专利名称:抗-hCG单克隆抗体的直接细胞毒活性的制作方法
利用定量(分析)流式细胞计量技术和一组抗定位于人绒毛膜促性腺激素(hCG)分子不同位点的表位的单克隆抗体(MAb)进行的已有研究证明用不同类型和起源的活的人癌细胞,以及人胚细胞和胎细胞表达膜相关hCG、其亚基和片段(1-8)。也已证明hCG在体内和体外用胚细胞和胎细胞表达(9,10)。所有这些发现被体内和体外人胚细胞和胎细胞以及癌细胞中存在可翻译水平的hCGβ和人促黄体生成激素β(hLHβ)的mRNA证实,表明hCGβ-hLHβ基因簇的表达构成所有癌症的生化特征。一个重要的规则在于这样的认识,即癌细胞中hCGβ-hLHβ基因簇的激活是恶性转化过程的产物,而不是病因因素(11-13)。
成功的癌症免疫治疗或免疫保护的基本需要是用恶性细胞优先表达膜相关抗原。膜相关hCG、其亚基和片段用所有癌细胞表达,无论癌细胞的类型或起源,即可实现该需要。
考虑到存在Stevens和其合作者制备的世界卫生组织(WHO)合成节育疫苗,准备用同样的疫苗治疗和预防癌症。该疫苗是基于相应于hCGβ链(hCGβ)羧基末端肽(CTP)的37个氨基酸序列(109-145)的合成肽,所述肽与白喉类毒素结合形成一种免疫原性半抗原载体复合物。合成的去甲-胞壁酰二肽用作佐剂,角鲨烯/二缩甘露醇单油酸酯为赋形剂(14-16)。
在澳大利亚进行了一期节育临床实验(17)。利用培养的正常滋养层对来自形成高滴度抗体的接种疫苗妇女的四个血清样品进行了细胞毒性研究。这些实验的结果如表1所示,其证明在存在以及缺乏补体的情况下,血清溶解滋养层细胞。
表1接种疫苗妇女的血清溶解滋养层细胞
对照,单独补体和未治疗的未怀孕妇女的血清,为阴性。
1994年,Triozzi与其合作者公开了WHO疫苗对于癌症患者的一期临床实验结果(18)。这些研究者报道在显示可测量的抗肿瘤活性的患者中,利用标准51Cr-释放检测没有观察到外周血单核细胞细胞毒性,NK细胞的活性也没有增加。同时,产生并鉴定了由合成疫苗产生的三种小鼠单克隆抗体(MAb),命名为CTP101、CTP102和CTP103)。用从结合到牛甲状腺球蛋白上的完全hCG(完整hCG)中分离出的一种含碳水化合物的肽衍生的免疫原产生另外两种MAb,CTP104和CTP105(19)。
因为WHO疫苗的作用机制仍然没有很好地确定,因此本发明的一个目的就是确定抗hCG、其亚基或片段的MAb是否对癌细胞具有细胞毒性。更具体地说,本发明的目的在于利用抗hCG、其亚基或片段不同表位的MAb(IgG1)进行一系列实验,用来验证这些MAb对培养的子宫颈腺癌细胞的细胞毒性。

所给材料:
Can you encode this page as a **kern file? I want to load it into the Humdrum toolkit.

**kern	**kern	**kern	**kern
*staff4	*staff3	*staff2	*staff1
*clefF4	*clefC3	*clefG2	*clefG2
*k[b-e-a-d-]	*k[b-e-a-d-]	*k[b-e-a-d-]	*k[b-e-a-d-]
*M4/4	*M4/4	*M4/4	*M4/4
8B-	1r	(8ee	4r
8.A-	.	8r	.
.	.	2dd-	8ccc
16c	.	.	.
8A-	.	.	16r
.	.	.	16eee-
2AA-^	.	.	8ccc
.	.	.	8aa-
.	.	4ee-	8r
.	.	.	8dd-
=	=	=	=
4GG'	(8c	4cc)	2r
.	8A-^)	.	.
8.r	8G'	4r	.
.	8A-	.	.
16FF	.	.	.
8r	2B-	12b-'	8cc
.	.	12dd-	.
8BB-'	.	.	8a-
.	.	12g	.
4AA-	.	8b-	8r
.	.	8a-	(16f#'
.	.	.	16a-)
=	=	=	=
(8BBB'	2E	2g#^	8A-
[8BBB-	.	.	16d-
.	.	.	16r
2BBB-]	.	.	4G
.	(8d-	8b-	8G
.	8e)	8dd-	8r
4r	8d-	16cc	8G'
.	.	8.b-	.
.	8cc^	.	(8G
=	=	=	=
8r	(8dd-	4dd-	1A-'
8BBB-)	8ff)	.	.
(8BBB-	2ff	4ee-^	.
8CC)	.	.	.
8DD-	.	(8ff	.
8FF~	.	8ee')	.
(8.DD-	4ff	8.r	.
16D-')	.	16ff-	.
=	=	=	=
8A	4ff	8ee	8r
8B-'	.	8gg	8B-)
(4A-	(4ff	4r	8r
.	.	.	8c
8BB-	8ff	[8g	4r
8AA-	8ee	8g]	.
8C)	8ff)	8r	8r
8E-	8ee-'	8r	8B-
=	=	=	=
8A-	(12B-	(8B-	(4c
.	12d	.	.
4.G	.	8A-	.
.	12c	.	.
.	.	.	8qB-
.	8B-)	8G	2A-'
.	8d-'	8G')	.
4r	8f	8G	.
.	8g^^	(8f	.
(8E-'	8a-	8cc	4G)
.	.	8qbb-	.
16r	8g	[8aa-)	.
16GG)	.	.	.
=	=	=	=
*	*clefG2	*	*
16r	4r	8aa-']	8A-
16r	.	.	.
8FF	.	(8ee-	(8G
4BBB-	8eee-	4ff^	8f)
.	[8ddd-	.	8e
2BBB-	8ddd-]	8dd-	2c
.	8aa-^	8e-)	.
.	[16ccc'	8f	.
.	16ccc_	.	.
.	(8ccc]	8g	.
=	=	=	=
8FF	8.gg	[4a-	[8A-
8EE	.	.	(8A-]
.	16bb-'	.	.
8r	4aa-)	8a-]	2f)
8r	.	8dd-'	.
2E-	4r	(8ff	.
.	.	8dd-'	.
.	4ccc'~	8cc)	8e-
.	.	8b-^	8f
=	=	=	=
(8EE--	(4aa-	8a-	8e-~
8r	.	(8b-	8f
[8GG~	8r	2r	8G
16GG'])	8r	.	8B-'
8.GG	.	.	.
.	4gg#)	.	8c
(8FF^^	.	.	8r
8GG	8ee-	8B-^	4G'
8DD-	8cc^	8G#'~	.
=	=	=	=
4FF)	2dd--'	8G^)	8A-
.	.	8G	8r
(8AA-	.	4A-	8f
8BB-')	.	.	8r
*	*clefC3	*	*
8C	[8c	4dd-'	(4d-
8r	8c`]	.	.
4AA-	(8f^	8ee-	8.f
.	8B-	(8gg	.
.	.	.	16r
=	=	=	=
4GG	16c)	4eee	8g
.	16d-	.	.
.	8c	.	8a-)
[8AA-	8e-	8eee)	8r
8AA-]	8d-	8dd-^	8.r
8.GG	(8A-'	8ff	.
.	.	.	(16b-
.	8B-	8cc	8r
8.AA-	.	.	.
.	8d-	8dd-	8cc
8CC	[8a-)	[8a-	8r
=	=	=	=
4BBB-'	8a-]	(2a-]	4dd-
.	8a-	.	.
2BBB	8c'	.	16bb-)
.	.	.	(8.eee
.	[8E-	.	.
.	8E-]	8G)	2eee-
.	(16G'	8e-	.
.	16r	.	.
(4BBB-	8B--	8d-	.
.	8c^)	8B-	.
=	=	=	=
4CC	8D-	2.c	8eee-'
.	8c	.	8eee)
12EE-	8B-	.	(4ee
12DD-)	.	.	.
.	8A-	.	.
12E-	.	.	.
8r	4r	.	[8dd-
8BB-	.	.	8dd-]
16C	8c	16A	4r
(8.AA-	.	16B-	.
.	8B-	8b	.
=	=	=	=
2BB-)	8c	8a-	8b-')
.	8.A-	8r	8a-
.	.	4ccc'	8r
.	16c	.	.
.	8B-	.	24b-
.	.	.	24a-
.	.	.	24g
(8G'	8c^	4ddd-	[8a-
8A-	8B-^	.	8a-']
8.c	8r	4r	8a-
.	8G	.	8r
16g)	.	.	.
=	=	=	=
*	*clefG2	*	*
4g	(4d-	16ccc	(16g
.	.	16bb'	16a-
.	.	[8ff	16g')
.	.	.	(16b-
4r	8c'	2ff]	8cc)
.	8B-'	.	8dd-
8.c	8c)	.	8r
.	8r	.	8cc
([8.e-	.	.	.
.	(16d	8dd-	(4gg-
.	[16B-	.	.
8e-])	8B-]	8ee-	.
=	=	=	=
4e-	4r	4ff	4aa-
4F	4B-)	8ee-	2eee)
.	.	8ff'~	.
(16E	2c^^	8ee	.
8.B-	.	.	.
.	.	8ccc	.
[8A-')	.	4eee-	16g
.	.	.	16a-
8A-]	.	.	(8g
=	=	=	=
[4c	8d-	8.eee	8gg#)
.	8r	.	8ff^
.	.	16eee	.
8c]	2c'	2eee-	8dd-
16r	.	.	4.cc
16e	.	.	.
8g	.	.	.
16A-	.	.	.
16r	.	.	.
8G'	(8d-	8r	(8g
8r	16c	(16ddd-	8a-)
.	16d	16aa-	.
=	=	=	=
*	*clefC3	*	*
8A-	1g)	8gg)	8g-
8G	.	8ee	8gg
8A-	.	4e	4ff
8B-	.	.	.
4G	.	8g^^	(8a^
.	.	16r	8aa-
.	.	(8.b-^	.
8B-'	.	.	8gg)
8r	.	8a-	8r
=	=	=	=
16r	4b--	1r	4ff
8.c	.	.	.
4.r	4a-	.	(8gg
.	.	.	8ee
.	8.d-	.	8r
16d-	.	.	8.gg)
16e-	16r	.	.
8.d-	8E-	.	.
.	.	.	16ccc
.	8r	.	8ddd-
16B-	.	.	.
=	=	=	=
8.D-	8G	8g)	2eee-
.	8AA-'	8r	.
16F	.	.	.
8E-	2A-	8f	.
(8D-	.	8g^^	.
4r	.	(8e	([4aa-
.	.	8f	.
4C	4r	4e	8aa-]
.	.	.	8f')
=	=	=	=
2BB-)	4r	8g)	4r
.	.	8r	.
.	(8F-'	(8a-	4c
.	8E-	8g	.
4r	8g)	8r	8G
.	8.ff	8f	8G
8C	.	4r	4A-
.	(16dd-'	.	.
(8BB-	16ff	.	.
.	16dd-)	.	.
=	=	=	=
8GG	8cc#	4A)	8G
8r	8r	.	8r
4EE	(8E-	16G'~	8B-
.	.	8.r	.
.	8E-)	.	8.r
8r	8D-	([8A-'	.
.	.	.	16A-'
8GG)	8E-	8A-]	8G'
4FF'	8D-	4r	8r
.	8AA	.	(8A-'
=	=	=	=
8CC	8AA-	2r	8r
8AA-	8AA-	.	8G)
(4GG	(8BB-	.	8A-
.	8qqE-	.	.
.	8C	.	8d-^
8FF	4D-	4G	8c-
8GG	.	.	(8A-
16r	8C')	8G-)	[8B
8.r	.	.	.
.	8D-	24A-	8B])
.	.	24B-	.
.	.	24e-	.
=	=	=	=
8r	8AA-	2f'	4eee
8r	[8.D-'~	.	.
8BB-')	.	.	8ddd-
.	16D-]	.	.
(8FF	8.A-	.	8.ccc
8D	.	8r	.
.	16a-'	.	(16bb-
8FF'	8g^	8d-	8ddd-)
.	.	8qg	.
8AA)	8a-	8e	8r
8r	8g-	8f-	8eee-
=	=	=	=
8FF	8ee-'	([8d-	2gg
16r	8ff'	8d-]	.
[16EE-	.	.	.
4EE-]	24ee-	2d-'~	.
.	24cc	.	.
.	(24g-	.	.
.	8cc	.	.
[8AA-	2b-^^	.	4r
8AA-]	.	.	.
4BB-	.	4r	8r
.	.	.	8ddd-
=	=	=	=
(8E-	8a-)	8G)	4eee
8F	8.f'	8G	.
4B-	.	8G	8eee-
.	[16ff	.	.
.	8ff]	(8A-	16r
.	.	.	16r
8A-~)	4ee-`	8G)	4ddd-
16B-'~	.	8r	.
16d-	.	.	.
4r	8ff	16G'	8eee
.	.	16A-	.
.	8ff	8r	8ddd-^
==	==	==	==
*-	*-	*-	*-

工作任务:
请根据这段专利说明回答:
1. 一期节育临床实验在哪个国家进行?
2. WHO疫苗所用的合成肽与什么结合,形成免疫原性半抗原载体复合物?
3. Triozzi与其合作者在哪一年公开了WHO疫苗对于癌症患者的一期临床实验结果?
这些条目是另行提供的独立材料。

练习答案:
1. 澳大利亚。
2. 白喉类毒素。
3. 1994年。